# Description of the task
Wherever the word "consulte" occurs in the listing below, copy that whole line.

# Data excerpts
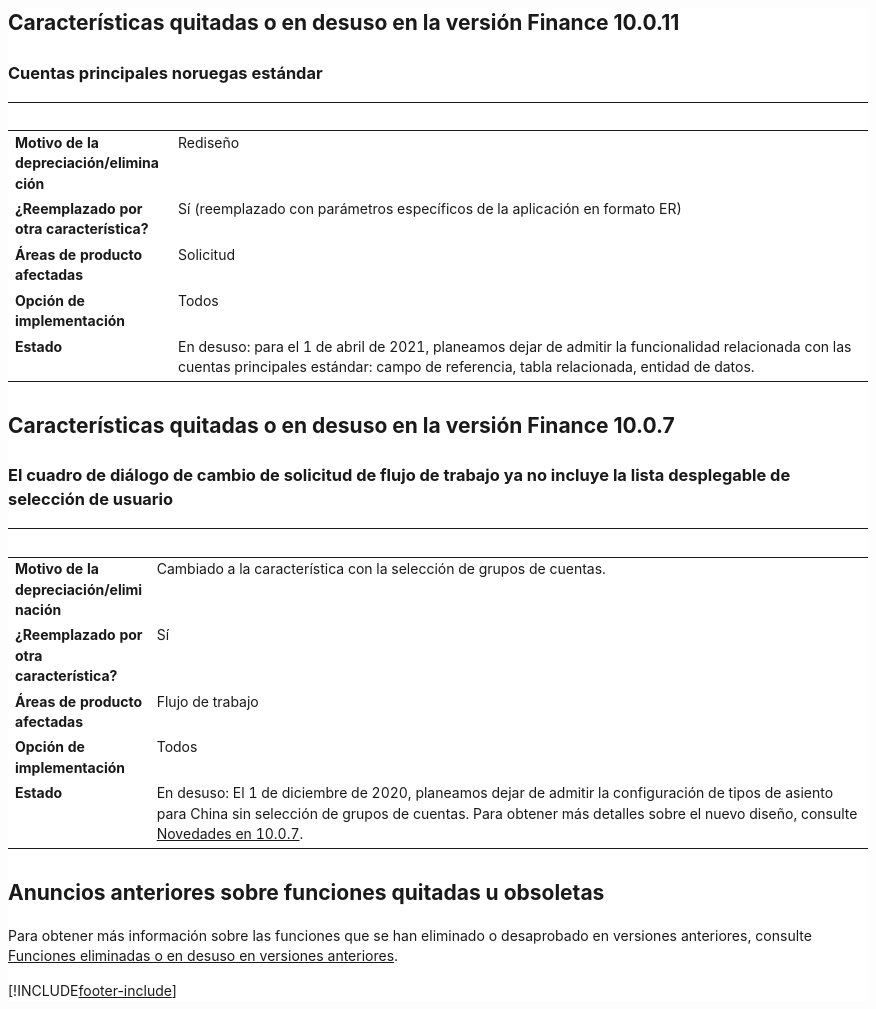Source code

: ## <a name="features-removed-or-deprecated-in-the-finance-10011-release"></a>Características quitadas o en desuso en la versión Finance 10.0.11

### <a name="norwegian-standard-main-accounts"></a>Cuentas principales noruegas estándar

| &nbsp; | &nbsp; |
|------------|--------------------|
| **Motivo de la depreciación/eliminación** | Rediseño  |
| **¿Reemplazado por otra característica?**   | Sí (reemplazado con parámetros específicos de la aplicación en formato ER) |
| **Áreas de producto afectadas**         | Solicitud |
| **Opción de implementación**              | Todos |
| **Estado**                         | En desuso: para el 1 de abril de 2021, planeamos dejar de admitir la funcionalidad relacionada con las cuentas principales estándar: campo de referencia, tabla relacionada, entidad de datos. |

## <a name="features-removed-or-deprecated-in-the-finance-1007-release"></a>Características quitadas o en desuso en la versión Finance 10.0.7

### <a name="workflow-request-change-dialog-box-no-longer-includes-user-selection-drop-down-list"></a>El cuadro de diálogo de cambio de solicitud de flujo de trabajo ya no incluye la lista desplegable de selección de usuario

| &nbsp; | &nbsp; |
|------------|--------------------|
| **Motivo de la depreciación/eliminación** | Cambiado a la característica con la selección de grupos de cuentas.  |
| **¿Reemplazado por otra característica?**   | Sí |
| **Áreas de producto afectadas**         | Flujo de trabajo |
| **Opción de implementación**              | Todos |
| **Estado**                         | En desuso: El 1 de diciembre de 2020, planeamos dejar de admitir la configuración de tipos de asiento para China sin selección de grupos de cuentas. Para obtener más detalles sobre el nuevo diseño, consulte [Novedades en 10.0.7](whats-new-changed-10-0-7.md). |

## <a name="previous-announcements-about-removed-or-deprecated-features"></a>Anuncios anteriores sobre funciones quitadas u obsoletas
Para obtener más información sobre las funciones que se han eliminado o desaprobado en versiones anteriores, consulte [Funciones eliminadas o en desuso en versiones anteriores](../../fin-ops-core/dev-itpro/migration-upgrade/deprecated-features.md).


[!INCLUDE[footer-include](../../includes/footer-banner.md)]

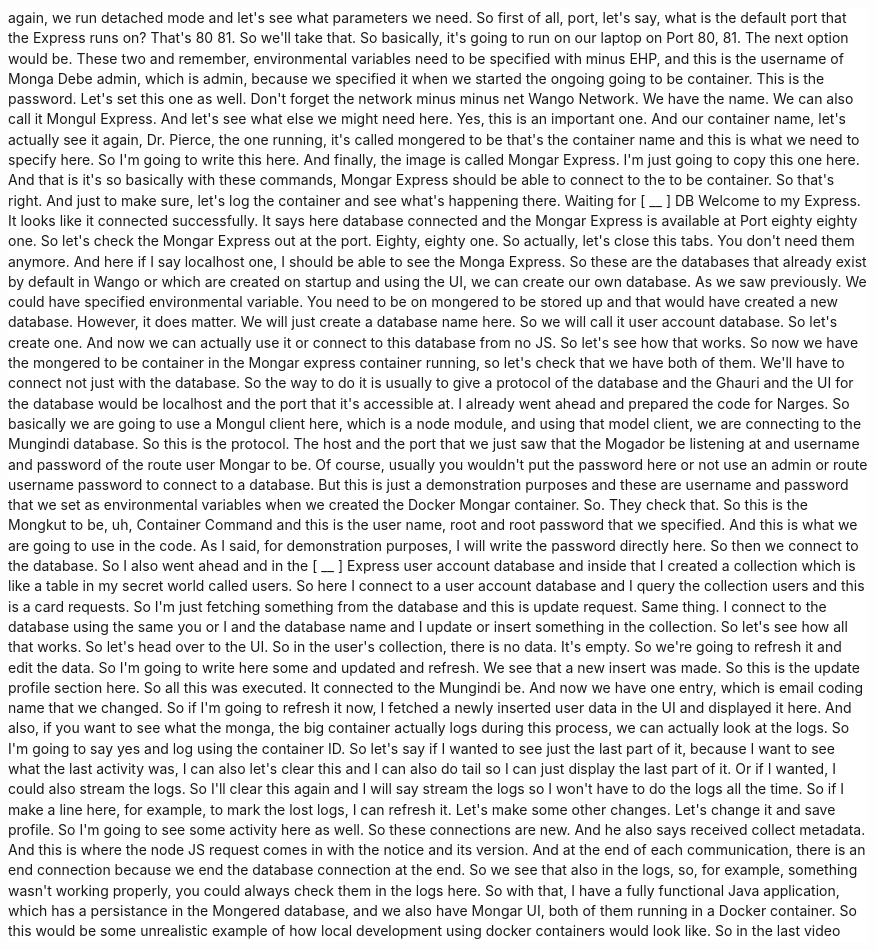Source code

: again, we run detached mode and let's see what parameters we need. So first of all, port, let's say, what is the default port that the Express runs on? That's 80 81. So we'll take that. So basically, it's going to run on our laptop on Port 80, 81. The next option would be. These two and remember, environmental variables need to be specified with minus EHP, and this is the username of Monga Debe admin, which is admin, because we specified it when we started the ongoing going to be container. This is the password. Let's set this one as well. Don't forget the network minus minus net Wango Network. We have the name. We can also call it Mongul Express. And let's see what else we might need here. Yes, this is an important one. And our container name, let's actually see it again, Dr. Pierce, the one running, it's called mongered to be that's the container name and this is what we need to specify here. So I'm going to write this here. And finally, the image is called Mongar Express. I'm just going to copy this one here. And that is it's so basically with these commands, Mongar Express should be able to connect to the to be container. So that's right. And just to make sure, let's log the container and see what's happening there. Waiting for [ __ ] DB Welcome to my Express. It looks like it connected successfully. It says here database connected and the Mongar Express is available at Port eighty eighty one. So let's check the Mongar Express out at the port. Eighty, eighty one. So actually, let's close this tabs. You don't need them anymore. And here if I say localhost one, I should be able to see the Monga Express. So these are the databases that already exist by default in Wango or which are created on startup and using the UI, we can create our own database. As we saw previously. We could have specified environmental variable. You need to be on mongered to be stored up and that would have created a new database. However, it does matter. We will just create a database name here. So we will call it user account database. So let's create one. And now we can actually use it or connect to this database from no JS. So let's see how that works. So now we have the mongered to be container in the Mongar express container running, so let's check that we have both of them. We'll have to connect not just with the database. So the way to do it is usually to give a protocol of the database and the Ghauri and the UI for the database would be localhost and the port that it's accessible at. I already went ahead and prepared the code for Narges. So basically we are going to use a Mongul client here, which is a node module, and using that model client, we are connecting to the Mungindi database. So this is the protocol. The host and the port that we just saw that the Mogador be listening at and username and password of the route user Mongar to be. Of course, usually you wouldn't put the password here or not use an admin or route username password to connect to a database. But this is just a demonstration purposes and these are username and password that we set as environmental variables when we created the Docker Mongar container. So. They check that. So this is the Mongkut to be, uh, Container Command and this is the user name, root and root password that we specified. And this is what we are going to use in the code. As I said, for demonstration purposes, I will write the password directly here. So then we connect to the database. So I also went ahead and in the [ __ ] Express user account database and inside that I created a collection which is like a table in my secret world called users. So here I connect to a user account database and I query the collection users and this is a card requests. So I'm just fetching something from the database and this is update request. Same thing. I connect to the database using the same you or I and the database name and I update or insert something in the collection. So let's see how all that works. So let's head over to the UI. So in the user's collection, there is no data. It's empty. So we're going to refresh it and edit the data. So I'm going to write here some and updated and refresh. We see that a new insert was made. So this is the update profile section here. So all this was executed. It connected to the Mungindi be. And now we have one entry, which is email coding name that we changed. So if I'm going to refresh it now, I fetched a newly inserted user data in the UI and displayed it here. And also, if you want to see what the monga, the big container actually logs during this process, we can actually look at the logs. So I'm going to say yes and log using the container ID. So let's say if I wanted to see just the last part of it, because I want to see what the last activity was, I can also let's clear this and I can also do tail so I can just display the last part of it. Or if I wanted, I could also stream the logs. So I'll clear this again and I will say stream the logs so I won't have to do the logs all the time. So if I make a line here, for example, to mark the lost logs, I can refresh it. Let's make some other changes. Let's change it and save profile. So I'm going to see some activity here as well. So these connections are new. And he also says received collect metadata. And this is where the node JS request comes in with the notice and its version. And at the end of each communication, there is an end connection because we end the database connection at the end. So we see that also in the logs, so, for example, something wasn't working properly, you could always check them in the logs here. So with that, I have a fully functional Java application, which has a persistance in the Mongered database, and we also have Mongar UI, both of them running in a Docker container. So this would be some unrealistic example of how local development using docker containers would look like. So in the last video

# The answer
| **Estado**                         | En desuso: El 1 de diciembre de 2020, planeamos dejar de admitir la configuración de tipos de asiento para China sin selección de grupos de cuentas. Para obtener más detalles sobre el nuevo diseño, consulte [Novedades en 10.0.7](whats-new-changed-10-0-7.md). |
Para obtener más información sobre las funciones que se han eliminado o desaprobado en versiones anteriores, consulte [Funciones eliminadas o en desuso en versiones anteriores](../../fin-ops-core/dev-itpro/migration-upgrade/deprecated-features.md).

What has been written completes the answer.